EXTRACT TO READ:
Long-chain PUFAs (LCPUFAs) are essential for proper neural and retinal development in many mammalian species. We investigated puppies born to dogs fed diets containing varying amounts of vegetable and marine (n-3) fatty acids during gestation/lactation.

The fatty acid compositions of dogs' milk and puppy plasma phospholipids were evaluated, and electroretinographic responses of the young dogs were determined after they were weaned to the same diets. Dogs' milk fatty acid composition reflected the diets fed during gestation/lactation. The milk of dogs fed a high alpha-linolenic acid (ALA) diet was enriched in ALA but not docosahexaenoic acid (DHA).

Puppies fed this ALA-enriched milk accumulated more plasma phospholipid DHA than the low (n-3) fatty acid group. However, this accumulation was less than that obtained in puppies fed preformed DHA during development and suckling (P < 0.05).

Electroretinograms (ERGs) of 12-wk-old puppies revealed significantly improved visual performance in dogs fed the highest amounts of (n-3) LCPUFAs (P < 0.05). These puppies demonstrated improved rod response (improved amplitude and implicit time of the a-wave, P < 0.05). Puppies from the low (n-3) fatty acid group exhibited the poorest ERG responses compared with the high-marine or high-vegetable (n-3) groups.

A novel parameter devised in this study, the initial intensity at which the a-wave was detectable (i.e., threshold intensity), also demonstrated that retinal response of puppies consuming the (n-3) LCPUFA-containing diets occurred at lower light intensity, thereby exhibiting greater rod sensitivity, than the other diet groups.

These findings indicate that preformed dietary (n-3) LCPUFA is more effective than ALA in enriching plasma DHA during perinatal development and results in improved visual performance in developing dogs.

DATA SECTION:
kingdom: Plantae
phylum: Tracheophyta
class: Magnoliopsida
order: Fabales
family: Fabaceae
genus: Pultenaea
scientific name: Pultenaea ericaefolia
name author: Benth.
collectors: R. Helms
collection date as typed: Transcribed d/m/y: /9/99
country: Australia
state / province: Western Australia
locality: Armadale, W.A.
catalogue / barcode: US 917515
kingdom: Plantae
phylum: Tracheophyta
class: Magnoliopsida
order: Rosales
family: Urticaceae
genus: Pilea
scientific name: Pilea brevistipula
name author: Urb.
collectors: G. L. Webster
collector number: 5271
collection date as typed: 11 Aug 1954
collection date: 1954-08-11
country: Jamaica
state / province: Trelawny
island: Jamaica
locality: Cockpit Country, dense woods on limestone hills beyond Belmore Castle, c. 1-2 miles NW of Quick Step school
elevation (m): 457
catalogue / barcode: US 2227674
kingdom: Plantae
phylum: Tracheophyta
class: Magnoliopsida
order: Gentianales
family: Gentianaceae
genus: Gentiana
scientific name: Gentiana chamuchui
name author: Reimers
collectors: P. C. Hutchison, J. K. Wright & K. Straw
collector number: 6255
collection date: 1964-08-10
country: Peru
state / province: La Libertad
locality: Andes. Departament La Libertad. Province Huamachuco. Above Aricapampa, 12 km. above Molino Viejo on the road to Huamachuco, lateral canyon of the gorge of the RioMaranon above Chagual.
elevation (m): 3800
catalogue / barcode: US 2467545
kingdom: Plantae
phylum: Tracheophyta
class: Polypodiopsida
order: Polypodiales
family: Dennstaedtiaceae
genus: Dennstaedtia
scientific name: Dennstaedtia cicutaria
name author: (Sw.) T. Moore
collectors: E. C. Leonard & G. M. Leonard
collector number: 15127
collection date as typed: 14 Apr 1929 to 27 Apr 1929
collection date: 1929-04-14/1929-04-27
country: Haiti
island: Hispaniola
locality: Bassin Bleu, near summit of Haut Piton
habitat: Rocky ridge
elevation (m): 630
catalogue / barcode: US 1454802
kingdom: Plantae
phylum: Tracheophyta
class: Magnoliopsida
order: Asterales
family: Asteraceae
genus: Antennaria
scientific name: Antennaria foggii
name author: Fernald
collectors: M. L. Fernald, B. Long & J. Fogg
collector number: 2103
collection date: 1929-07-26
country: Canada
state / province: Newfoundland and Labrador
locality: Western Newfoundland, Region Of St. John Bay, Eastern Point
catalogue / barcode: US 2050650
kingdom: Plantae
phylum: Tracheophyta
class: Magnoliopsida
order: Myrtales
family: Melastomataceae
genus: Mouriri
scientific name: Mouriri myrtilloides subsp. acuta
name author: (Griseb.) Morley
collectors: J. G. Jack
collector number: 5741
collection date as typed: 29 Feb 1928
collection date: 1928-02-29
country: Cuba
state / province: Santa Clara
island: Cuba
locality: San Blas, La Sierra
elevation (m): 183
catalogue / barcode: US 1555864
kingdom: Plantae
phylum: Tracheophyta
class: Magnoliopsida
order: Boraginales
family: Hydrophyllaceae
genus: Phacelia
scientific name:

TASKS TO PERFORM:
1) In the summary on puppy diets and vision, list every abbreviation defined in parentheses, with the term each one stands for.
2) From the summary on puppy diets and vision, quote the passage that begins with the words containing "These findings indicate" and ends with "in developing dogs.".
The listing has no connection to the summary on puppy diets and vision.

EXPECTED OUTPUTS:
1)
- LCPUFAs: Long-chain PUFAs
- ALA: alpha-linolenic acid
- DHA: docosahexaenoic acid
- ERGs: Electroretinograms

2)
These findings indicate that preformed dietary (n-3) LCPUFA is more effective than ALA in enriching plasma DHA during perinatal development and results in improved visual performance in developing dogs.